According to the results obtained from the mechanical tests, knitted fabrics have been found to be an alternative to woven fabrics for reinforcing polymer composites. In addition, the test results show that the mechanical strength values change depending on the knitting direction and all mechanical test values are larger in the wale direction.
The maximum and minimum fracture toughness value for carbon-glass/epoxy hybrid laminated composites was obtained in mode I and mode II loading conditions. The highly complex structure of the knitted fabric composites induces various toughening mechanisms. Fracture toughness behaviors of pure and hybrid composites varied in terms of loading angle. When, the loading angle increased from 0 (mode I) to 90 (mode II), the critical damage load increases. On the contrary, the fracture toughness and energy release rate decreases. The results indicated that the Arcan cracked specimen is tougher in tensile loading conditions and weaker in shear loading conditions.

EXERCISE OBJECTIVE: Pick up the passage on knitted fabric composites after its last sentence and keep writing it.

DATA EXCERPT:
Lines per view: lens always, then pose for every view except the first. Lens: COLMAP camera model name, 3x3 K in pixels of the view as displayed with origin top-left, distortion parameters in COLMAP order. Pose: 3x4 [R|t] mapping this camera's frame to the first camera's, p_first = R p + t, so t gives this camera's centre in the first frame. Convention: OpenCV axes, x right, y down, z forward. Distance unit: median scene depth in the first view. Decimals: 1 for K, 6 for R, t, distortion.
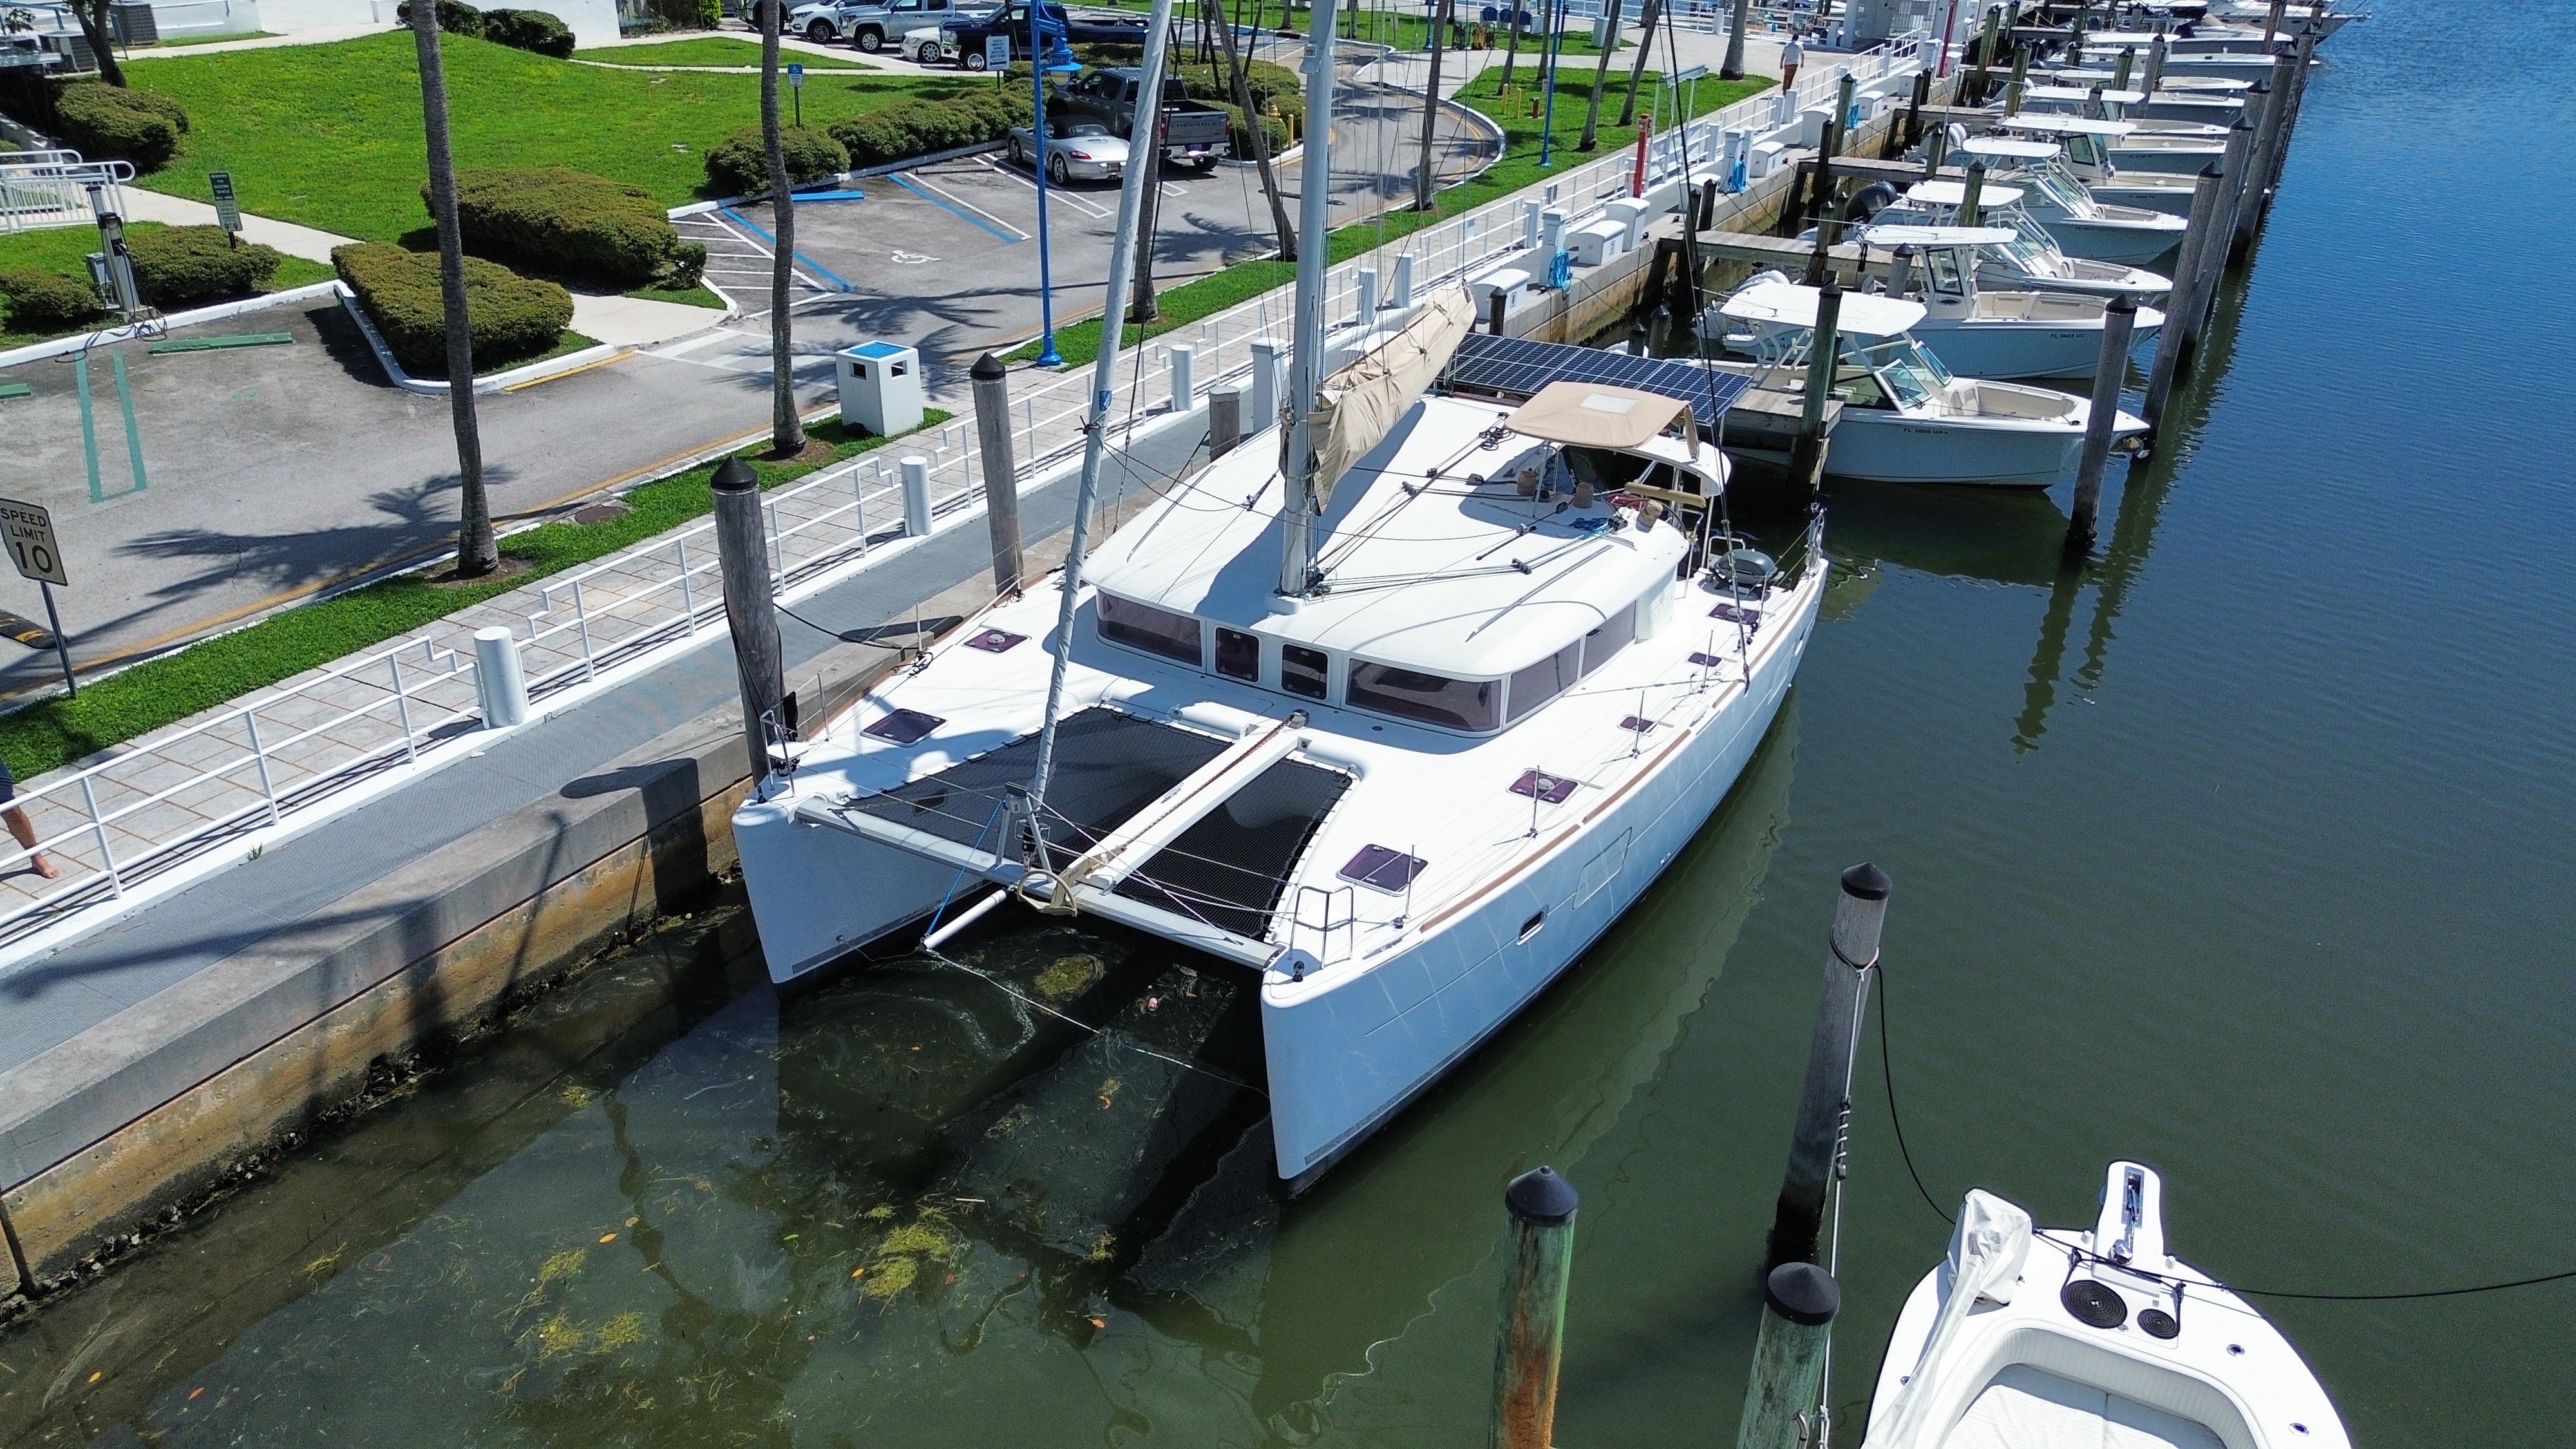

RESPONSE TO THIS TASK:
The rib-knitted fabric-reinforced composite shows different fracture toughness and energy release rate values for both crack progression directions despite the fact that damage images showed that the crack growth modes are different: in the wale direction, the crack followed the wavy surface of the fabric, and in the course direction, the majority of yarns is broken. In the wale direction, the major fracture mechanisms were the matrix deformations, leading to micro-cracks, which will branch in a network. In the course direction, the crack does not strictly follow the waviness of the fabrics but tends to grow through them. The main damage occurs by multiple fiber breakage. This phenomenon is supposed to be highly energy consuming because it implies events such as peel off, yarn bridging, and yarn failure.
For all fracture tests of pure fabric-reinforced composite, carbon/epoxy specimens were much more resistant than glass/epoxy in terms of failure loads whatever the loading angle.
As the width of the pattern increased, the fracture strength of the hybrid composites decreased. In this respect, the hybridization processing should be done in the narrowest pattern width for high resistance to fracture.
In terms of crack locations, the progression of the crack in the glass-reinforced zone is more hazardous than the progress in the carbon reinforcing zone. During the assembly of carbon-glass hybrid composites, it is better to ensure that the bolt holes are opened on the carbon side if the bolts are to be used.
When the fracture toughness values that were obtained experimentally and numerically are compared, it is seen that the results are consistent. In addition, in terms of fracture energy, experimentally obtained strain energy release rate (G) and numerical fracture energy (J-integral) values are similar. In this respect, the usability and validity of the J-integral method have been proven to simulate numerical fracture analysis of knitted fabric-reinforced laminated composites.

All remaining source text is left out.